Figure 3.

KOs alter virus entry and the expression of HIV-1 Gag and autophagy proteins LAMP1 and LC3B-II

(A and B) WT and PICALM KO cell lines were infected with WT NL4-3 or -heat-inactivated virus containing BlaM-Vpr (MOI = 1) for 2 h and virus fusion was evaluated by the expression of cleaved CCF2 (acquired in Pacific blue channel, LSR Fortessa BD biosciences). (A) Representative dot plots and (B) bar graphs of % of cells + for cleaved CCF2 (BlaM +).

(C and D) WT and PICALM KO cells were infected with NL4.3 for 48 h and CD4-BV421 expression were analyzed by Flow cytometry.

(E) Data representative of uninfected WT and PICALM KO stained for CXCR4 BB700. WT and PICALM KO were infected with NL4.3 for 48 h (MOI 5, n = 3), and 2 h before harvesting, treated with BafA1 (100 nM), then collected for IF, coverslips were treated with 0.1% Saponin to deplete free cytoplasmic LC3BI, then stained for Gag (AF488), LAMP1 (AF647), LC3B (AF594) and DAPI.

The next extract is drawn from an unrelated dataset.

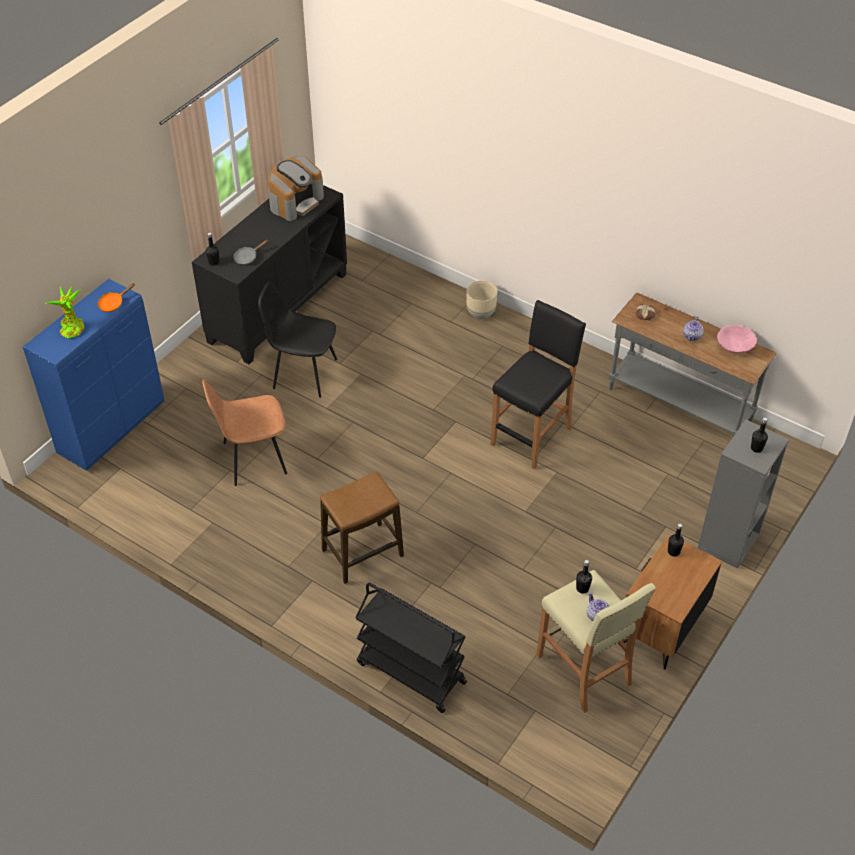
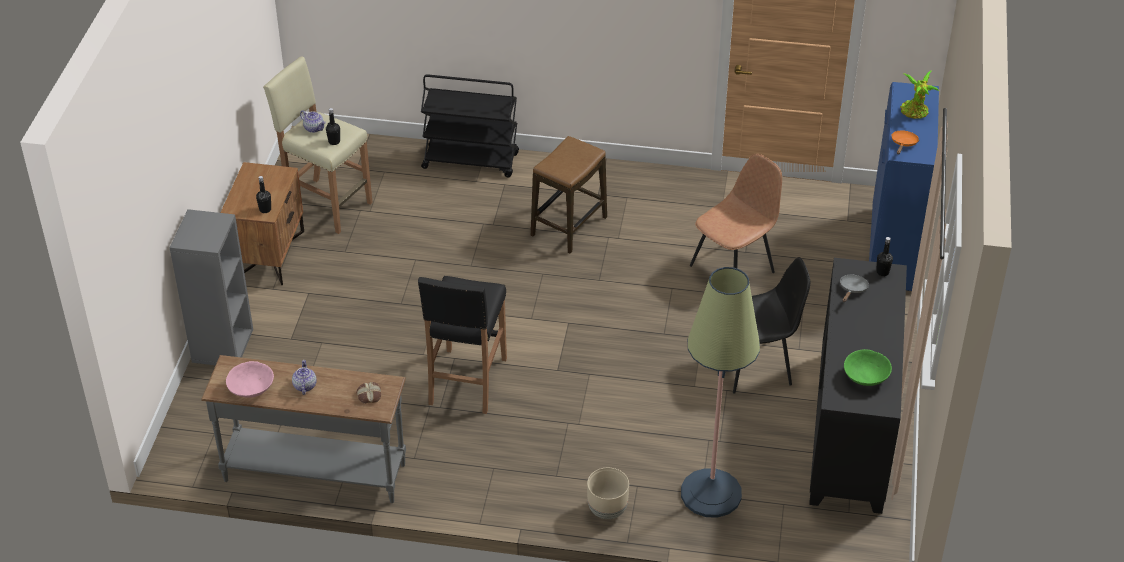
camera: 155 degrees right, 5 degrees down
coffee machine [268,156,324,221] -> green bowl [844,349,892,386]
black bottle [751,417,768,453] -> none
none -> floor lamp [681,267,760,518]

(F and G) Representative images and plotted data showing (H) LAMP1, (I) LC3B-II expression, and (J) LAMP1 and LC3B-II colocalization. Relative values (%) were calculated by setting WT values to 100%. μm, micrometer; KO, knock out; ∩, colocalization (intersection); UI, uninfected; Inf., infected. Ո, colocalization (i.e., intersection). ∗p < 0.05; ∗∗p < 0.01; ∗∗∗p < 0.001; ∗∗∗∗p < 0.0001; 1-way ANOVA, Tukey post-test.